> **Задания**:
1. Изложите текст об огораживании, приведенный ниже, в двух предложениях.
2. Подхватите изложение текста об огораживании, приведенного ниже, и продолжите его после последнего предложения.

> **Исходный текст**:

Но вот акт об огораживании принят парламентом. Хотя текст его бывает обыкновенно очень длинный и изобилует сложными статьями, однако он устанавливает только общие условия операции: урегулировать ее детали можно только на месте, в присутствии заинтересованных лиц. Остается еще выполнить большую, и притом весьма щекотливую, работу: надо отправиться на место, чтобы констатировать состояние всех владений, измерить все парцеллы, из которых они состоят, оценить их доходность и определить относительную ценность прав, которые каждый имеет на общинные угодья, затем— взять всю территорию прихода (и «открытое поле» и общинные угодья) и выкроить из нее части, равноценные раздробленным владениям, которые они должны заменить; распределить, если нужно, денежные компенсации; предписать устройство оград, которые будут отделять впредь владения друг от друга и наблюдать за выполнением этого дела; руководить осуществлением работ общественно-полезного характера, предусматриваемых актом, как дополнение к огораживанию: работ дорожных, осушительных, оросительных469. В общем надо произвести на протяжении прихода настоящую революцию, взять, так сказать, в свои руки землю, чтобы совершенно заново распределить ее между собственниками, не нанося в то же время ущерба преж- ним правам каждого из них. Чтобы вполне справедливо произвести этот раздел, чтобы избегнуть ошибок и произвола, сколько требуется тщательности и заботы о мелочах, сколько точности в опенках, и в то же время—какое требуется нелицеприятие, какое полное бескорыстие!
Эти функции, столь важные и столь трудные, вверялись особым комиссарам, в числе трех, пяти или семи470, которые во всем, что касалось огораживания, пользовались неограниченными полномочиями. «Им принадлежит,—говорит Юнг,—своего рода деспотическая власть. Они являются как бы абсолютным монархом, в руки которого передаются все земли прихода, для того чтобы он их перетасовал и перераспределил по своему усмотрению471». Решения их долго признавались безапелляционными. Чрезвычайно важно поэтому знать, кто были эти комиссары, откуда они являлись, кто их назначал? В принципе они получили свои полномочия от парламента: имена их фигурировали в акте об огораживании; такова, по крайней мере, была практика, начиная с 1775 г.472. Но так как дело шло о местных вопросах, которыми парламент мало интересовался и в которых он ничего не понимал, то комиссары фактически намечались лицами, подписавшими петицию. Другими словами, выбор их, как и все, что ему непосредственно предшествовало, зависел всецело от крупных собственников. Здесь еще раз появляются те же самые лица: «Лендлорд, приходский священник и немногие из главных общинников монополизируют и распределяют назначения»473. Они выбирают вполне преданных им людей, если не предпочитают заседать сами474. Всемогущество комиссаров—это их собственное всемогущество. Надо ли удивляться, что они пользовались им в своих интересах?

> **Строки данных**:
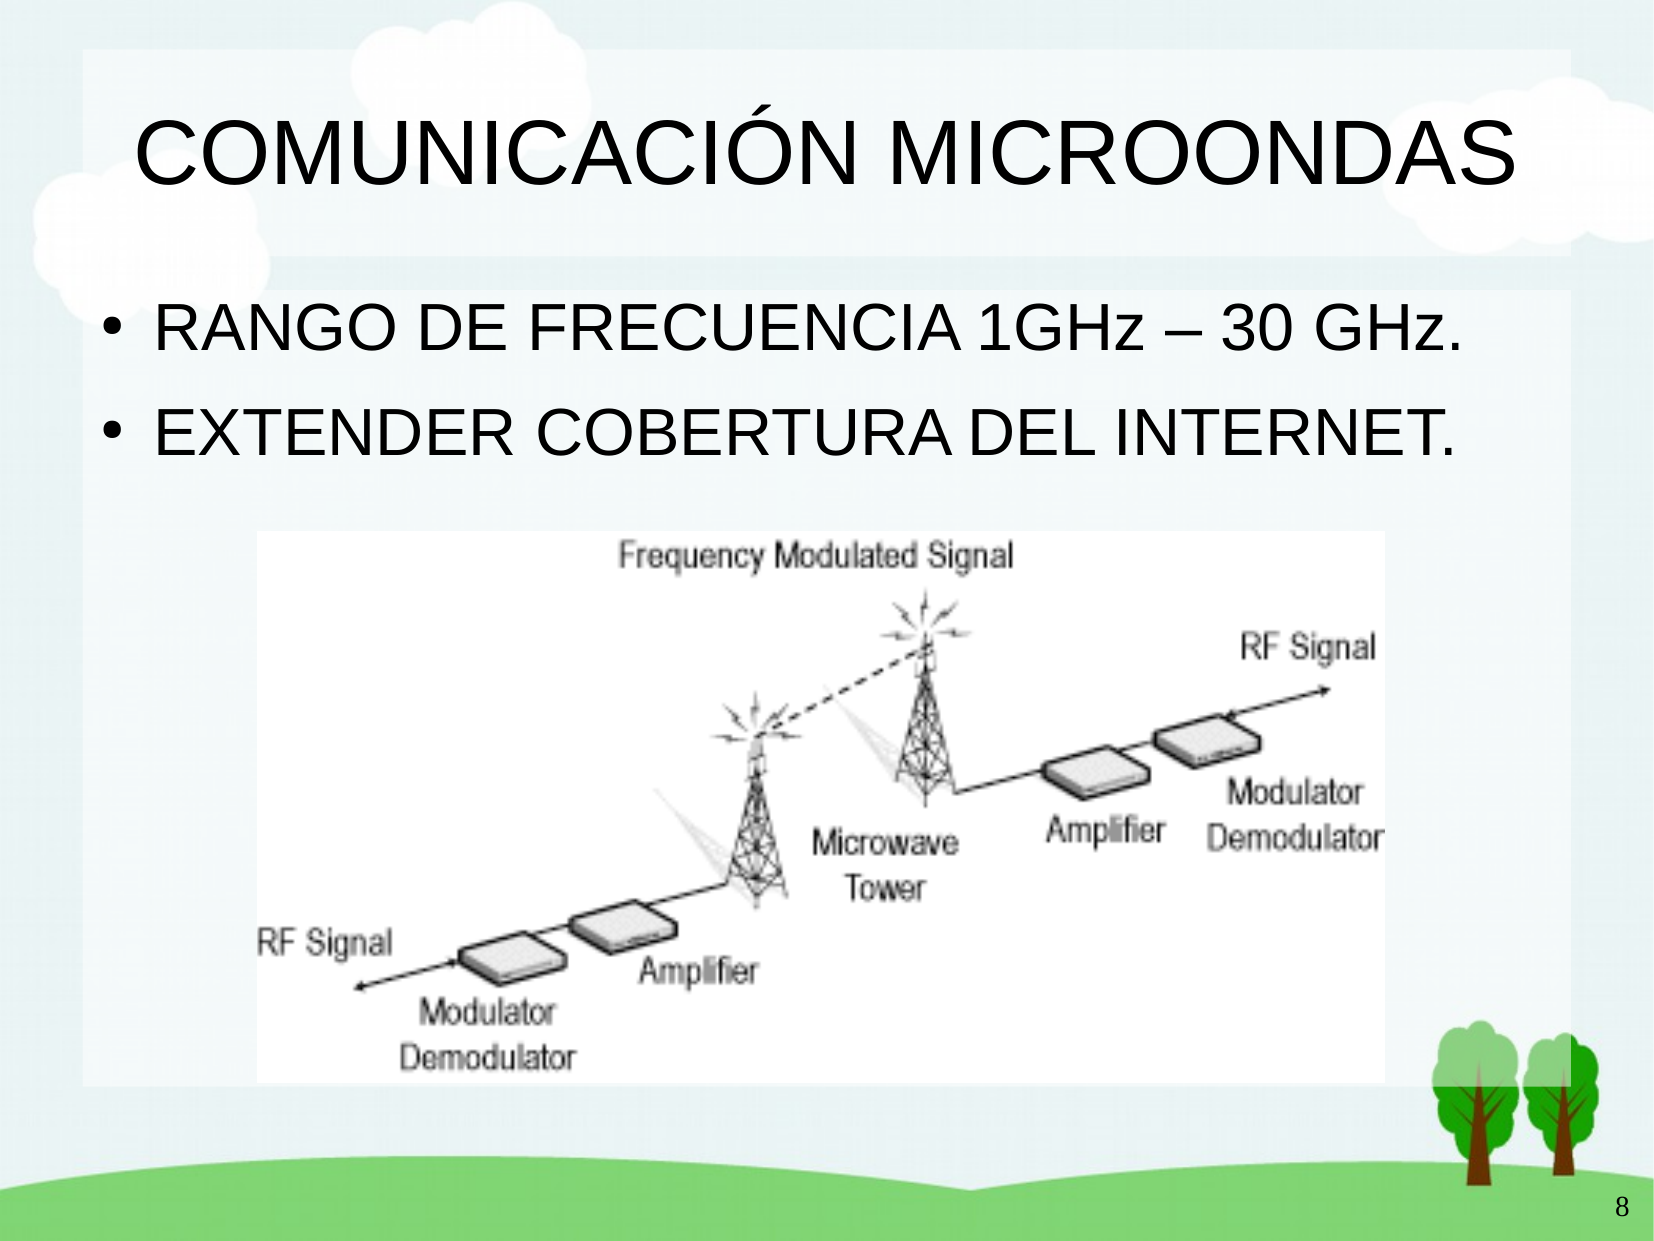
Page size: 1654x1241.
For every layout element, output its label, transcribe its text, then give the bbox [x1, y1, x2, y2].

> **Ответы к упражнению**:
1. После принятия акта об огораживании на месте требовалось измерить и оценить все владения, заново распределить землю прихода между собственниками, установить ограды и руководить сопутствующими работами. Эти функции поручались комиссарам с неограниченными полномочиями, которых фактически намечали подписавшие петицию крупные собственники, поэтому всемогущество комиссаров было их собственным всемогуществом.

2.
Злоупотребление было настолько очевидно, что против него энергично выступили даже самые решительные сторонники огораживаний, которых отнюдь нельзя было заподозрить во враждебном отношении к крупной земельной собственности. Артур Юнг требовал в 1770 г., чтобы комиссары выбирались собранием всех землевладельцев и были ответственны перед судами475. Протест его остался, однако, бесплодным: лишь в 1801 г., когда был обнародован общий закон, долженствовавший окончательно закрепить положения, общие всем актам об огораживаниях476,—лишь тогда были приняты меры для предупреждения наиболее вопиющих несправедливостей. Решено было запретить отправление функций комиссара «владельцу поместья, его управляющим, арендаторам и агентам, состоящим у него на службе или оставившим эту службу в течение последних трех лет, а равно и всякому лицу, собственнику или не-собственнику, имеющему какие-либо права на земли, которые подлежат огораживанию»477. Отныне комиссары обязаны были принимать все возражения и заносить их в свои протоколы. Наконец, всякое лицо, считавшее свои интересы неправильно задетыми, получило право принести апелляцию на решение комиссаров в съезды мировых судей (так называемые четвертные сессии)478. Эти запоздалые предписания позволяют догадываться о том, сколько актов ограбления было безнаказанно совершено в течение столетия.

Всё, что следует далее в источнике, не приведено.